Des outils peu intégrés


Les outils installés sont très divers et généralement peu intégrés. Pourtant, la plupart possède des API. Mais les outils SaaS ne sont pas forcément très pertinents de ce point de vue, n'hésitant pas à ruiner toute confiance des éditeurs tiers qui pourraient développer des outils complémentaires ou liés. « Linkedin s'est ainsi largement refermé » a dénoncé Arnaud Rayrole.

La deuxième raison est que les RSE ont tendance à devenir des portails de consultation et de partage important la valeur métier d'autres outils. La seule exception est l'outil de Microsoft, Sharepoint, où tout le monde veut et peut se connecter. Mais cet outil n'est pas initialement conçu pour créer un véritable RSE mais seulement en fournir quelques fonctionnalités de base. Microsoft a d'ailleurs racheté Yammer en juin 2012 pour compléter son offre.
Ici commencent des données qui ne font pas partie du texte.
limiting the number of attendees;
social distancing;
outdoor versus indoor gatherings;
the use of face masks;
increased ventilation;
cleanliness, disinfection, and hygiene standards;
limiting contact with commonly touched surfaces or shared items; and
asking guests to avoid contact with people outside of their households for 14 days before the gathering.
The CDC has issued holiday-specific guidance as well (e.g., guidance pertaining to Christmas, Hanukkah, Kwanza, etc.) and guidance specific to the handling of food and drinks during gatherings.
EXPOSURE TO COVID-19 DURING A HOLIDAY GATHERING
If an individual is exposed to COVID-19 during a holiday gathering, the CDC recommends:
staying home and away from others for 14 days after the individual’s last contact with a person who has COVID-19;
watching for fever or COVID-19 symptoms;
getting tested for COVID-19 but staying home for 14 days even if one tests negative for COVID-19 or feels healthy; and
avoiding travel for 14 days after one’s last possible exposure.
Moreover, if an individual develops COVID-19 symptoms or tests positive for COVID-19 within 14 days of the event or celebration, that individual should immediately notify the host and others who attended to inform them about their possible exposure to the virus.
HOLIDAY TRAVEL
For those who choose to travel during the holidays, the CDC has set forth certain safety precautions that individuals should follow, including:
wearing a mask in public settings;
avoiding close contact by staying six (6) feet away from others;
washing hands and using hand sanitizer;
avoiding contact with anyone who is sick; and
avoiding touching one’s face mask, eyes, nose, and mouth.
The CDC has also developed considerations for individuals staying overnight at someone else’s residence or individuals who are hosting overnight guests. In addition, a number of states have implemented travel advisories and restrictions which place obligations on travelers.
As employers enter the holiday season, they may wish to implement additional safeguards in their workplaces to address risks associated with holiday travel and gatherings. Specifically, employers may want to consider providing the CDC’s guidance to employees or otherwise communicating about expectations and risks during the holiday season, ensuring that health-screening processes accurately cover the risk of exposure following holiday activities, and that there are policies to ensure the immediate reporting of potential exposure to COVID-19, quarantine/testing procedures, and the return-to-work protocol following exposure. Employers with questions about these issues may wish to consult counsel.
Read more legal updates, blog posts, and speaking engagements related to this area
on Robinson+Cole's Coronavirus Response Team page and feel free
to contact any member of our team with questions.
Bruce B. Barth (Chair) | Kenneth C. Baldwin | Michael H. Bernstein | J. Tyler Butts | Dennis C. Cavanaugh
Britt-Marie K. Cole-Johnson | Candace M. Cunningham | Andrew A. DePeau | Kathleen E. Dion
Une histoire de grands acteurs mondiaux


Les pure-players se font ainsi rattrapés par les grands acteurs mondiaux du logiciel ou se font racheter. Bluekiwi s'est ainsi fait racheter par la SSII Atos. Et on retrouve des produits à forte diffusion chez IBM, Oracle, Cisco... Jive reste un acteur indépendant pour l'instant.

L'essentiel du marché reste, selon Lecko, en mode SaaS. L'absence de problème de coût initial de licence et d'installation lié à ce mode d'implémentation explique la quasi-absence de produits open-source. Le marché est estimé, en France, par Lecko à 26 millions d'euros en 2012 contre 9,5 en 2011 et 6 en 2010. La taille de ce marché reste donc pour l'heure modeste.